▶ [Stated problem a] Echo the passage on writing a proposal for new assembly equipment between "Include Total Costs" and "applicable, is first.", inclusive.

▶ [Document passage]

* Start *

Most executives prefer an Executive Summary at the beginning of the proposal. The summary should be a synopsis of the proposal and should be no longer than 2-3 paragraphs. Make it positive and uplifting. Include a summary of the costs and benefits in graphical format. A graph of the costs and benefits such as that depicted above provides a great “perspective-at-a-glace” for the approving executive. Remember, what is in the Executive Summary will determine if your proposal gets read any further. The proposal should include objectives, assumptions, total costs including annual maintenance, and benefits, but make it short. Long dissertations won’t get read. Use charts and graphs to provide a quick visual perspective to the executive reviewing your proposal. Detailed analyses and calculations should be positioned in the appendices and referenced in the body of the proposal.

Include Total Costs

One of the last things an executive wants to happen is to be “blind-sided” or surprised by additional costs of implementing new assembly equipment that were not included in the original justification. That could quickly make an assembly engineer of engineering manager “highly unpopular.” So the task at hand is to ensure that you have all of the costs included for a complete and successful implementation. Cost of direct materials, if applicable, is first.

Fixed costs would include fixed overhead, such as lighting, utilities, supervision, payroll benefits, overhead wages, quality control, inspection, expediting, rework, maintenance, equipment depreciation, and utilities. Variable costs might include direct material expenses, component costs, added assembly direct labor costs, inspection, testing, and payroll benefits.

* End *

▶ [Stated problem b] Report every line of the rows below that contains the string "flooded". Letter case must match.

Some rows
* Start *

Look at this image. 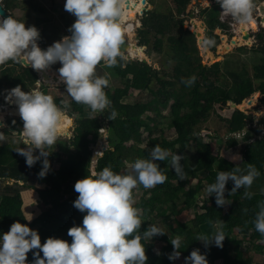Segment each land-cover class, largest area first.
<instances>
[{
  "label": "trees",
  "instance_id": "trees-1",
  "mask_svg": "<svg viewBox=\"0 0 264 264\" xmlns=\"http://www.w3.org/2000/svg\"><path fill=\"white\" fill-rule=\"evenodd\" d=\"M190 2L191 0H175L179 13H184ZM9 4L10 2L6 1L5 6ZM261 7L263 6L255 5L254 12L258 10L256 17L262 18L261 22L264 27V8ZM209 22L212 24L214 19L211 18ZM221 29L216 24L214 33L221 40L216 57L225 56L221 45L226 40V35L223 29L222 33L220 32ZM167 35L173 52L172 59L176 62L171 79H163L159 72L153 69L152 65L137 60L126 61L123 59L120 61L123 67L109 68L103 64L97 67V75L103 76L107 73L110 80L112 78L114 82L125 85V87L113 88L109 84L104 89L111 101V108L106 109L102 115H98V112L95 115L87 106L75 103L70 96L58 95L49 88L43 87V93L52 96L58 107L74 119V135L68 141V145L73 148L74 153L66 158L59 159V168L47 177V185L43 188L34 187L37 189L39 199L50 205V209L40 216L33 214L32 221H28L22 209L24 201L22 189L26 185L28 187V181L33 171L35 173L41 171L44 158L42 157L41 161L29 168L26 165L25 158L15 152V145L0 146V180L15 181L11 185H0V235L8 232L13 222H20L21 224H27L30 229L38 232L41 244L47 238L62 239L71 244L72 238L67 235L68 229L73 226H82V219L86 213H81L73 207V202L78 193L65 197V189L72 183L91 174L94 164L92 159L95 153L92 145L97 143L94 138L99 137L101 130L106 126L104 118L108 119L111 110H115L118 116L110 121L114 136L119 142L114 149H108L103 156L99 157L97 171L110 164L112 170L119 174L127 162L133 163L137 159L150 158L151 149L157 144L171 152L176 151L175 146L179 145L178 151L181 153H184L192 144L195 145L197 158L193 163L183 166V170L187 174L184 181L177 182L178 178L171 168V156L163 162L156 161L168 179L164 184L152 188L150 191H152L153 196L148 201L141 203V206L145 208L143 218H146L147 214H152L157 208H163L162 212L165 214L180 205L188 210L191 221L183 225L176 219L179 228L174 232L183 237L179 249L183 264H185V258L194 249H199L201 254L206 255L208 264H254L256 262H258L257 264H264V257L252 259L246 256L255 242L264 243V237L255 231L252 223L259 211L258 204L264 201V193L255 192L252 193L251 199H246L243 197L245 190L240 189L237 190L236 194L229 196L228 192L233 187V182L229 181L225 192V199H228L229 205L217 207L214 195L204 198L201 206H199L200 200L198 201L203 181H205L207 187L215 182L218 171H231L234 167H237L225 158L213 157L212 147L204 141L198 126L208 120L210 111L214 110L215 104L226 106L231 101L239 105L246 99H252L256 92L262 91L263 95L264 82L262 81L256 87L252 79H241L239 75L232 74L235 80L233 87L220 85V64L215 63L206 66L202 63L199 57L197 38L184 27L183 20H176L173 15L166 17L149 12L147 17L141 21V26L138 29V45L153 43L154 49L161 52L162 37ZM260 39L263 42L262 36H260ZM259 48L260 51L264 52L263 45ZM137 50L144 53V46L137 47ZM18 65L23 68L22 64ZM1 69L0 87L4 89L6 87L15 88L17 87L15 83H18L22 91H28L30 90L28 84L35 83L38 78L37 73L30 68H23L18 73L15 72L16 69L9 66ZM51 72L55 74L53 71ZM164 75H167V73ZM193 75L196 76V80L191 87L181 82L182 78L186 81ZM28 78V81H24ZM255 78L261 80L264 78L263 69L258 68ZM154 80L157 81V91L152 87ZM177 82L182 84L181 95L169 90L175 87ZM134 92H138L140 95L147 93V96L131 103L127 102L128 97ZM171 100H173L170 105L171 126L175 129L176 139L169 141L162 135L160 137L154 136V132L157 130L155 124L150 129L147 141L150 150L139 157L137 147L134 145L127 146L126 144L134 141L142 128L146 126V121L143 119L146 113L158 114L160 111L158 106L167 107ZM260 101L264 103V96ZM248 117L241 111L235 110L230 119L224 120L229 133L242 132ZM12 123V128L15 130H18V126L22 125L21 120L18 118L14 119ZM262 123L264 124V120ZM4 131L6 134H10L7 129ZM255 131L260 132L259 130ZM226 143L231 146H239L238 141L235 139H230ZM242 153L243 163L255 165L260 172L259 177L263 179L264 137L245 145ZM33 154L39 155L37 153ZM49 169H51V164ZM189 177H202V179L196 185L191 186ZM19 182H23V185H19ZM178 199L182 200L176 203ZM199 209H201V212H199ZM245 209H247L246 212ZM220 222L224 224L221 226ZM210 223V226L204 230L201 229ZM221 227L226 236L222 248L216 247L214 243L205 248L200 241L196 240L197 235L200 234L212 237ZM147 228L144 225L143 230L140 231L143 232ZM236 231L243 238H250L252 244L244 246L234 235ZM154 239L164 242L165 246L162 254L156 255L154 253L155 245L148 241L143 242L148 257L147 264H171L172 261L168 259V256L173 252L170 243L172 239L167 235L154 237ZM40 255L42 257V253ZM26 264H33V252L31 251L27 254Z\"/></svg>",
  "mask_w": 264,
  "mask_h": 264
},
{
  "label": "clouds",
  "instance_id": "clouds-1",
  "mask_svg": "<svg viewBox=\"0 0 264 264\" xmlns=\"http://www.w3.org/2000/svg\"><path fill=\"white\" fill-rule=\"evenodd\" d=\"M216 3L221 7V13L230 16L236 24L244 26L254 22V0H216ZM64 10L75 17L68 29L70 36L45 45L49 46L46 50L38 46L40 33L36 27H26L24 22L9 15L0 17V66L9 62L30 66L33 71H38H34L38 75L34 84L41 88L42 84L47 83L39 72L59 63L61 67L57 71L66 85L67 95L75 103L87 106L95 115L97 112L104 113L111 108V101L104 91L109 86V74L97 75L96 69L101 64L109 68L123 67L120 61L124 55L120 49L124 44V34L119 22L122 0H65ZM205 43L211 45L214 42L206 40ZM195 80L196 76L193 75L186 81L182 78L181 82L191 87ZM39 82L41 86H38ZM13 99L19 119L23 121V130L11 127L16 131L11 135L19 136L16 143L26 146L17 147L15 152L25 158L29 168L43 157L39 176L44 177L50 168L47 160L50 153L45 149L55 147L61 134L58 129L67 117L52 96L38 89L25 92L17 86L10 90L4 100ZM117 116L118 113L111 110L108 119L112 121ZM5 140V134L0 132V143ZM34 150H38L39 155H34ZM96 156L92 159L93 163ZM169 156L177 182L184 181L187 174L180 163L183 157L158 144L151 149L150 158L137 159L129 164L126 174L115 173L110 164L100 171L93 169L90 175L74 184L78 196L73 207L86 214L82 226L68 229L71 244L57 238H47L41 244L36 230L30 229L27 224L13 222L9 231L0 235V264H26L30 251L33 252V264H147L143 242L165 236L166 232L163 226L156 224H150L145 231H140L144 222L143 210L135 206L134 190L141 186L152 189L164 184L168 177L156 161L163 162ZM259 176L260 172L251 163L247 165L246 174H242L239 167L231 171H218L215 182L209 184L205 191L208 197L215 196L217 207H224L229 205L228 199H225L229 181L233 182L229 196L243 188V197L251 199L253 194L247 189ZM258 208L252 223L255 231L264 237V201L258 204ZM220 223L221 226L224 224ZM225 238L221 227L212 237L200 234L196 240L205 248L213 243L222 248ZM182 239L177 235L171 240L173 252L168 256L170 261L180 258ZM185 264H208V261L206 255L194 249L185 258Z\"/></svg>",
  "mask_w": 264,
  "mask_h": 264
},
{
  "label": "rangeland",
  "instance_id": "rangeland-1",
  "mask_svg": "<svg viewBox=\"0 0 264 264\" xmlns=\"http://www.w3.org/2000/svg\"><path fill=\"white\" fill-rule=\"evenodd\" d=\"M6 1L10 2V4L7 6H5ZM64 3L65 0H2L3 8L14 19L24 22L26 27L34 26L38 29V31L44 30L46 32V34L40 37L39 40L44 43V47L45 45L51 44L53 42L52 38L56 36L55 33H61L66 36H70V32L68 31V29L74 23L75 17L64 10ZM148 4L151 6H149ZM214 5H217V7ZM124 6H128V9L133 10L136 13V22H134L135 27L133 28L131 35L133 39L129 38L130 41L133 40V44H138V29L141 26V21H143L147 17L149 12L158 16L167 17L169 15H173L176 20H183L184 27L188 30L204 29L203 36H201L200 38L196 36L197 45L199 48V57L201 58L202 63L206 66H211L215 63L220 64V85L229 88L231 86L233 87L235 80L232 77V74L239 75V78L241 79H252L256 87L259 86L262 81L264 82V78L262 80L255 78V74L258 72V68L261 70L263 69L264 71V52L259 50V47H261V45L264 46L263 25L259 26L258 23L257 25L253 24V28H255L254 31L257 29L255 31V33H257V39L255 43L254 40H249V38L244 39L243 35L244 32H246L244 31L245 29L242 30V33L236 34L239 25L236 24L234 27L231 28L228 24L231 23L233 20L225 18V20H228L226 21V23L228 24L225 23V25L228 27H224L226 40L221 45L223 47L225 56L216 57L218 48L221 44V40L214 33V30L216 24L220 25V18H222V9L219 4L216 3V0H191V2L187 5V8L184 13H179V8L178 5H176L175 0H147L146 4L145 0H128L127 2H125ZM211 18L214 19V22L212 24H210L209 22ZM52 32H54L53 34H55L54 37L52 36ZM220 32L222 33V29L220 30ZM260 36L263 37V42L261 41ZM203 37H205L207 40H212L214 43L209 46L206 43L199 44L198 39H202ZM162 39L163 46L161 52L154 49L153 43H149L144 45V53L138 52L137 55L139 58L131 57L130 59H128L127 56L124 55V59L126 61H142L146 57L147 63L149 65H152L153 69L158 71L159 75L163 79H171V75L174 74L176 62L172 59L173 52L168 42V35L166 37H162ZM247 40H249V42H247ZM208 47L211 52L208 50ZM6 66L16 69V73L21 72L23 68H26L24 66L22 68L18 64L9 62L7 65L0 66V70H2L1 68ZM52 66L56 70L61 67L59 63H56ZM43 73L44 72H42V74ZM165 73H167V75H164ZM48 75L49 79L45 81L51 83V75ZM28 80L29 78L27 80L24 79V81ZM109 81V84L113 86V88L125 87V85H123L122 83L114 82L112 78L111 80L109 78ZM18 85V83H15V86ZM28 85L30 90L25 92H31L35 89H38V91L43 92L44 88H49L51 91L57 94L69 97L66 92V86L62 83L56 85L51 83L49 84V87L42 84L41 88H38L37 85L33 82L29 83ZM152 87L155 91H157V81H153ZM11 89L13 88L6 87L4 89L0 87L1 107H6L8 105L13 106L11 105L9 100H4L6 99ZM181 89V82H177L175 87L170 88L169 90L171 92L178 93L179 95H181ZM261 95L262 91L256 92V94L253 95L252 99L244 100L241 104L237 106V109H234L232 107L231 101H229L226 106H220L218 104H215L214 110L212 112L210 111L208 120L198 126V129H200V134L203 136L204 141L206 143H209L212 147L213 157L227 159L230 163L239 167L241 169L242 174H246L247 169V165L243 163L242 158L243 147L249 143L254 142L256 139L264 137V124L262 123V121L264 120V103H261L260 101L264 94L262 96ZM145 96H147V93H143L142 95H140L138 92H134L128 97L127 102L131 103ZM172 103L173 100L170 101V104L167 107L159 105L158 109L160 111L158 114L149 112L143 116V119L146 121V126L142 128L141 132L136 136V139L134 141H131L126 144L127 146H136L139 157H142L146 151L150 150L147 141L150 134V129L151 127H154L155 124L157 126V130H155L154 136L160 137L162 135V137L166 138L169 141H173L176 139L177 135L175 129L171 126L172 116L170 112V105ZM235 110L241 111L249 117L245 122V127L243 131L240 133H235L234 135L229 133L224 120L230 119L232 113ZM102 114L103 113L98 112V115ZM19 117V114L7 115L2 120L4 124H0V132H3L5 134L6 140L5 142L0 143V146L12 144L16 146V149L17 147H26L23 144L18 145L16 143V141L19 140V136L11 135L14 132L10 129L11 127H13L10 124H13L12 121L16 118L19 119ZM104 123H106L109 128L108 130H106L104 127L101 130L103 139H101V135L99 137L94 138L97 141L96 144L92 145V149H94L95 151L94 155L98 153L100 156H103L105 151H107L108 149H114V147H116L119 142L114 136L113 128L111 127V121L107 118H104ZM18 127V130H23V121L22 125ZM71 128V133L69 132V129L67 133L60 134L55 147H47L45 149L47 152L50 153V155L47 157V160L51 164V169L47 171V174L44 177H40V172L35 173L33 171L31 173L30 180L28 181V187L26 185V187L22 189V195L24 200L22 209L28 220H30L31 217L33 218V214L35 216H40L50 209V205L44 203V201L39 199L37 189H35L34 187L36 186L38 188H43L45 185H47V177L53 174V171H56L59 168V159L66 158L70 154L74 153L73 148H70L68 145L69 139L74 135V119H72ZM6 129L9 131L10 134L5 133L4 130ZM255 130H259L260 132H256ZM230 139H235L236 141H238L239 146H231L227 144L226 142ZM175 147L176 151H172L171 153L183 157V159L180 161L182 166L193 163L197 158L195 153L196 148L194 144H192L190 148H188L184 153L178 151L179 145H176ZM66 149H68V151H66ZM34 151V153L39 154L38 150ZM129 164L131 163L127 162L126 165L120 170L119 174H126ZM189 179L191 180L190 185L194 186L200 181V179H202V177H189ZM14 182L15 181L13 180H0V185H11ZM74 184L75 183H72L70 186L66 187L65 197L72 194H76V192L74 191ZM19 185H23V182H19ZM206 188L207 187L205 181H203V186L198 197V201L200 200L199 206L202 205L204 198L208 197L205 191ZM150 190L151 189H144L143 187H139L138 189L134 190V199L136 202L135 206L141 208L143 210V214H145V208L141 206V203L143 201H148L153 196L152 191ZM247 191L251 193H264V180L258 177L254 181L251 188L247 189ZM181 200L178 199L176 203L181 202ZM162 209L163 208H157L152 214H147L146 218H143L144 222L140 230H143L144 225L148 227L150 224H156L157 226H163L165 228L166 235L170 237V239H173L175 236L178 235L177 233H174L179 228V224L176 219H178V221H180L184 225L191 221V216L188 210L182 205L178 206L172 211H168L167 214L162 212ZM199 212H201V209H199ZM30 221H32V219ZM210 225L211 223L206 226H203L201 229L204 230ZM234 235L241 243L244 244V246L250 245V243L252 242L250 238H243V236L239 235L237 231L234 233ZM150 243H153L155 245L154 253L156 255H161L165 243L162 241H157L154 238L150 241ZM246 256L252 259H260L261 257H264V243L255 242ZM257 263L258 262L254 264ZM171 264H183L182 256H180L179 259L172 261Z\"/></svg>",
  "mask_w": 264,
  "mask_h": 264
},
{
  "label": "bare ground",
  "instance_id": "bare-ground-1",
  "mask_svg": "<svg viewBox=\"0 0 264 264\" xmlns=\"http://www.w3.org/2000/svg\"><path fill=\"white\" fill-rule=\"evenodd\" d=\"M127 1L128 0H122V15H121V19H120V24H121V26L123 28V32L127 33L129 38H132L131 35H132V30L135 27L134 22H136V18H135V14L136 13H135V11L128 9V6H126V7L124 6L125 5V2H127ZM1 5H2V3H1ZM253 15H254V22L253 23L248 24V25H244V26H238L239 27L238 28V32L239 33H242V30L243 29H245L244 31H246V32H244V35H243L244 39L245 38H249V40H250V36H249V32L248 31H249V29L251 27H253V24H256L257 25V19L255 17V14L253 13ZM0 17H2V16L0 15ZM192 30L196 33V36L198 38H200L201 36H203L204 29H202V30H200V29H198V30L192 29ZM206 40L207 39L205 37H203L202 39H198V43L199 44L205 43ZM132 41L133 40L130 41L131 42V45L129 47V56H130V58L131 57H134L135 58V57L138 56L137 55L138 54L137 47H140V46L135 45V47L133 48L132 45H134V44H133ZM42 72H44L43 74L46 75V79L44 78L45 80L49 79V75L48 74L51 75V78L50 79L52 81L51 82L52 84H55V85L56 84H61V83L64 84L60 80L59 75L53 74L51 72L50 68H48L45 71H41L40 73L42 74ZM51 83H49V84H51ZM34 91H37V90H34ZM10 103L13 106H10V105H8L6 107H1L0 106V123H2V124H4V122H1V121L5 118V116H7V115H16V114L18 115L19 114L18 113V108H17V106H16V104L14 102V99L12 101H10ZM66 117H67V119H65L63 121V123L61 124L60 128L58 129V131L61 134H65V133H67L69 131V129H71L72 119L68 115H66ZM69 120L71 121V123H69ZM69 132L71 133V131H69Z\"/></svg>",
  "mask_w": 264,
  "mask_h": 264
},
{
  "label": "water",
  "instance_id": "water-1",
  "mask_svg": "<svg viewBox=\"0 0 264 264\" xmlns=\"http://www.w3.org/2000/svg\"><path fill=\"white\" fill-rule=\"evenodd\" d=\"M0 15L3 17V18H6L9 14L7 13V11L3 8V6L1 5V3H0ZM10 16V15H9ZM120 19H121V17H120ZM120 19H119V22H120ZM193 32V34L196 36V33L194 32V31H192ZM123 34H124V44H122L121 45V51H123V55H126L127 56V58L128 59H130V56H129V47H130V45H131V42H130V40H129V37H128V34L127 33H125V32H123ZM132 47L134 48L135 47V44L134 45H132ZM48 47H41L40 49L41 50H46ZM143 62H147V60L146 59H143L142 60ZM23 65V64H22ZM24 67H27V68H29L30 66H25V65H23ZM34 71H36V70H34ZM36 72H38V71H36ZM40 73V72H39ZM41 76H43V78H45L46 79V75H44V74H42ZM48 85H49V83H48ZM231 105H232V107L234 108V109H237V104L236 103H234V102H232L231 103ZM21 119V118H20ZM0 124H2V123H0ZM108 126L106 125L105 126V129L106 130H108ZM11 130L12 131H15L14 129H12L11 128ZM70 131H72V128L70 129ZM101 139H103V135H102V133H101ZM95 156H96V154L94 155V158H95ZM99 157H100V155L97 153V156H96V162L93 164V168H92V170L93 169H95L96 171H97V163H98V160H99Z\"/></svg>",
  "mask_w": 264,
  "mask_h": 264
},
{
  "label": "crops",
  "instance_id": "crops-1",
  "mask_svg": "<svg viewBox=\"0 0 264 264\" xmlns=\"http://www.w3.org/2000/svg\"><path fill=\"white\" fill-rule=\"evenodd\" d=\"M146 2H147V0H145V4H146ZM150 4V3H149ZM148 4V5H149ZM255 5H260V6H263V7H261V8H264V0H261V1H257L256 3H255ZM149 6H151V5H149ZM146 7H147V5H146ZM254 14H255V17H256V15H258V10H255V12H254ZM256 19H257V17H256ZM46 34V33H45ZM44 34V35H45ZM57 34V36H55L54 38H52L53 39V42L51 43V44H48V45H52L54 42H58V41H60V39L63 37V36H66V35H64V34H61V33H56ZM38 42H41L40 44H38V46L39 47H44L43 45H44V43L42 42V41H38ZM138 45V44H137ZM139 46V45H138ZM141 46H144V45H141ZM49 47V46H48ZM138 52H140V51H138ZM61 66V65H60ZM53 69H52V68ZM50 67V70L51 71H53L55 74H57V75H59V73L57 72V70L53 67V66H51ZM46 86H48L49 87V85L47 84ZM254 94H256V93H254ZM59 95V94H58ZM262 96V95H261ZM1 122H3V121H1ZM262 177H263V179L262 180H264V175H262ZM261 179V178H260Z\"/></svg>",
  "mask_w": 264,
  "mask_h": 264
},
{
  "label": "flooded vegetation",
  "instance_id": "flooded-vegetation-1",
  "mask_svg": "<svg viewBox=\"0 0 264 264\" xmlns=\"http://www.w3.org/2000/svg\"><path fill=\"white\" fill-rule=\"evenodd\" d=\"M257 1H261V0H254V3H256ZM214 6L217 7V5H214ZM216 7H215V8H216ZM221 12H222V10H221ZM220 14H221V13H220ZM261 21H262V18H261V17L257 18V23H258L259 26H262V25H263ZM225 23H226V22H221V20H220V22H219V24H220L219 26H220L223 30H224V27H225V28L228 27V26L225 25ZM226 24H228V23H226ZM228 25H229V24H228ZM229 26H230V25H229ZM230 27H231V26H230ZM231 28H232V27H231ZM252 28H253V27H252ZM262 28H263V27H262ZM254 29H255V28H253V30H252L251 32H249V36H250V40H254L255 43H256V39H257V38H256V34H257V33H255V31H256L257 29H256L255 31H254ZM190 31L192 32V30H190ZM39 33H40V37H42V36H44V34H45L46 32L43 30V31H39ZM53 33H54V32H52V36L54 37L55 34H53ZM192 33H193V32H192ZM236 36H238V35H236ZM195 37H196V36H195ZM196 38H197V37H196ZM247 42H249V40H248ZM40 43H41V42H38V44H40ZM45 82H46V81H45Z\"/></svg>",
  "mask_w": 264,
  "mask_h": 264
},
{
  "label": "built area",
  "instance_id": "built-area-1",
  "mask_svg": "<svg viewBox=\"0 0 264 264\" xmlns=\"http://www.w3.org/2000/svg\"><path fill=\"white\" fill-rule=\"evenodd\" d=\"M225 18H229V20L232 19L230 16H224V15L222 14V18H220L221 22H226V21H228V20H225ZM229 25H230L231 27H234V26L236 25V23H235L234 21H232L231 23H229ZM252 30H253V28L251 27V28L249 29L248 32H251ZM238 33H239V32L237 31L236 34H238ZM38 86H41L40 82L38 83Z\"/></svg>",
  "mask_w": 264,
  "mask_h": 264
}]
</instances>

* End *
* Start *

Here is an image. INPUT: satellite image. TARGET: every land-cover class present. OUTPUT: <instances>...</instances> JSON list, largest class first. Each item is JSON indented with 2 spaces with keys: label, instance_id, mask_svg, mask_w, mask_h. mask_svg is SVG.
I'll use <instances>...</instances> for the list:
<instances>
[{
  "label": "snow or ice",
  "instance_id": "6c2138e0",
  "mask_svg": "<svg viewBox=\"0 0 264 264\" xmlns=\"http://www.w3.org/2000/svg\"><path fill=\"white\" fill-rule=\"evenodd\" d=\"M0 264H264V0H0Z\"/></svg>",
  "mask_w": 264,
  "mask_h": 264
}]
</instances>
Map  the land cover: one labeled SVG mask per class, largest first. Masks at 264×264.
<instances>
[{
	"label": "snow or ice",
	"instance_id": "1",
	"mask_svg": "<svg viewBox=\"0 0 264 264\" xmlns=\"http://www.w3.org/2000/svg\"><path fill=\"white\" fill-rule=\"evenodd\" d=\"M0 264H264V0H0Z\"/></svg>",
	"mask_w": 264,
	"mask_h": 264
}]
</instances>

* End *

▶ [Final answer a]
Include Total Costs

One of the last things an executive wants to happen is to be “blind-sided” or surprised by additional costs of implementing new assembly equipment that were not included in the original justification. That could quickly make an assembly engineer of engineering manager “highly unpopular.” So the task at hand is to ensure that you have all of the costs included for a complete and successful implementation. Cost of direct materials, if applicable, is first.

▶ [Final answer b]
  "label": "flooded vegetation",
  "instance_id": "flooded-vegetation-1",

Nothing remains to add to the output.